Somehow I can't compile anymore now. It says

src/grammar.lalrpop:9:1: 9:6 error: unexpected token: `extern`
  extern {

refering to my own Tok data structure which I am using:

use tok::Tok;

extern {
    enum Tok {
        "(" => Tok::LPAR{location: <String>, value: <String>},
…

edit: solved, grammar; was missing

nikomatsakis commented 8 years ago

Link to the source? (Actually could you open a separate issue?) On Aug 3, 2016 9:40 PM, pothos notifications@github.com wrote:Somehow I can't compile anymore now. It says

src/grammar.lalrpop:9:1: 9:6 error: unexpected token: extern extern {

refering to my own Tok data structure which I am using:

use tok::Tok;

extern { enum Tok { "(" => Tok::LPAR{location: , value: }, …

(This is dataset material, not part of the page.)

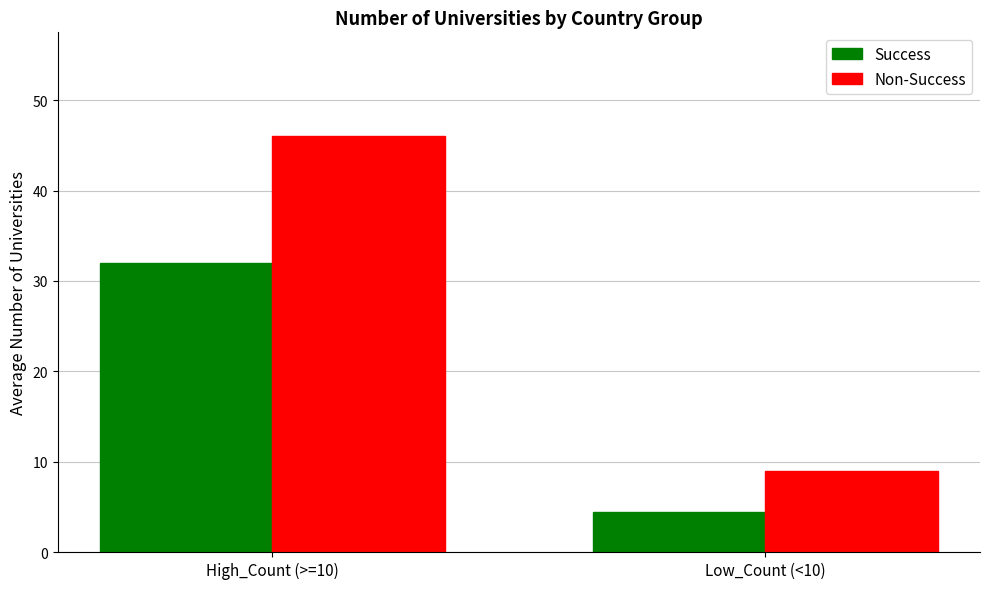

Reading left to right, transcribe all the data shown in this chart.

Success: High_Count (>=10)=32.0	Low_Count (<10)=4.5
Non-Success: High_Count (>=10)=46.0	Low_Count (<10)=9.0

—You are receiving this because you were mentioned.Reply to this email directly, view it on GitHub, or mute the thread.

osa1 commented 8 years ago

Thanks for the patch @nikomatsakis . I'm going to try it sometime today and report back.

pothos commented 8 years ago

I still have to stick to

#[LALR]
#[recursive_ascent] grammar;

which yields a 19MB file. Otherwise I get an OOM with rustc or something worse , because grammar; results in a file size of 190MB and just #[LALR] grammar; results in a file size of 57MB and later throws

this function takes 1 parameter but 2 parameters were supplied [E0061]
src/grammar.rs:368736  Tok::STRING { location: __tok0, value: __tok1 } => __Symbol::TermSTRING(__tok0, __tok1),
nikomatsakis commented 8 years ago

New version published. @pothos, I'm not sure what's up with the OOM -- I guess rustc isn't coping well with a big array. The 190MB file is probably largely comments, would be my guess, but I'm not sure. I can maybe try to investigate.

DemiMarie commented 8 years ago

Should LALRPOP automatically emit comments? I think it should not unless told to (for debugging LALRPOP).

osa1 commented 8 years ago

I finally tried this. With grammar; I get 51383 loc Rust file, with #[LALR] grammar; I get a 40508 loc one. Either way it's huge IMHO. Compile times still suffer.

nikomatsakis commented 7 years ago

Now that we're using the new lexer, we should be generated a lot less code as well. I'd be curious to see some new measurements. Though I probably need to do a new public release first.

joris-r commented 7 years ago

Well, I'm not sure about how the new lexer is better exactly. But I can say it's way much better than one year ago! At those time (the version of lalrpop was 0.10.0 I think) I had something like 0.5 MB with LALR and a custom lexer , now I have 0.18 MB for the generated file using the generated lexer. And with LR, I had 4.1 MB, and now 0.64 MB so it's quite better also.

nikomatsakis commented 7 years ago

@joris-r great :)

nikomatsakis commented 6 years ago

Going to close this, i think we've made a lot of progress here.

tanin47 commented 5 years ago

I'm super late to the party. But I want to add what I've found:

Avoid use pub frivolously. Because one pub creates one parser. I reduced the number of pub from 20 to 2, and the number of lines went from ~2M to ~20K.

Marwes commented 5 years ago

@tanin47 If multiple pub parsers are needed it is still possible to coax LALRPOP into generating one parser for all of them using the approach in https://github.com/lalrpop/lalrpop/pull/414.

tanin47 commented 5 years ago

@Marwes could you elaborate more how to achieve this? I'm not sure I understand how conditional compilation should be used.